NLT: He has taken a wallet full of money with him and won’t return until later this month. '
KJV: He hath taken a bag of money with him, and will come home at the day appointed.
The adulteress continues her effort to persuade the foolish young man to commit adultery with her (Proverbs 7:6–19). She points out that her husband took a bag of money with him. Perhaps she mentions this fact to alleviate the young man's fear that her husband might run out of money and return home unexpectedly. She indicates that he will be far from home for several days, until there is a full moon. It seems the husband was on a business trip, but he may have planned to spend some of his money on a gift or two for his wife. If this is the case, his wife's wickedness intensifies.
The young man is being drawn into the affair slowly but surely. This entire story is meant to highlight the dangers of sexual temptation, and the tactics to which both men and women can be exposed. The young man in this example, like the son listening to Solomon's teaching, and those reading it today, would be well advised to heed the counsel given in Proverbs 1:10: "My son, if sinners entice you, do not consent." Fortunately, God promises to provide a way of escape when temptation confronts us (1 Corinthians 10:13).
Proverbs 7:10–23 describes an adulteress as aggressive and seductive. Though speaking to his son, Solomon's lessons here are meant for all people. This passage is part of Solomon's teaching about the dangers of sin and temptation. The prior passage spoke of a reckless youth (Proverbs 7:6–9), who now suffers the consequences of his own choices. The woman in this story takes advantage of the young man's lust and carelessness. Solomon compares the trap she springs to those used to capture ox, a deer, and a bird.
Repeating a theme common to the early chapters of Proverbs, Solomon once again presents a dire warning about the dangers of adultery. This comes in the form of a story about a foolish young man being seduced by a predatory woman. Solomon says this is something he has seen—meaning this is likely a summary of many such examples he has witnessed in his life. The result of these reckless sins is misery and death, for both men and women alike.
In Proverbs 5 and 6 Solomon warns his son against adultery. He describes the evil woman, the adulteress, as deceptive and dangerous. While this is valid in a literal sense, it also serves as a general warning about the seductive nature of sin. In this chapter he continues his counsel about adultery, stressing the tactics used in temptation and how falling to them leads to death. The following chapter will return to the personification of wisdom as a woman, begging to be honored.
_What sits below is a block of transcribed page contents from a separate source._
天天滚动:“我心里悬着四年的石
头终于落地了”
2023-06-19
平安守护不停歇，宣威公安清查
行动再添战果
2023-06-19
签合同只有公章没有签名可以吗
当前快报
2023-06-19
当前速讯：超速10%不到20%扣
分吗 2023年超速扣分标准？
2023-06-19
Proverbs is best understood in context with the books of Ecclesiastes and Job. In Proverbs, “wisdom” is given in short, simple, general terms. Ecclesiastes represents wisdom based on observation and experience. This often shows how the general principles of the book of Proverbs don’t apply in absolutely every circumstance. Job represents wisdom based on the experience of suffering and injustice. All three come to the conclusion that God does indeed know best, and the most sensible course of action is to follow His will.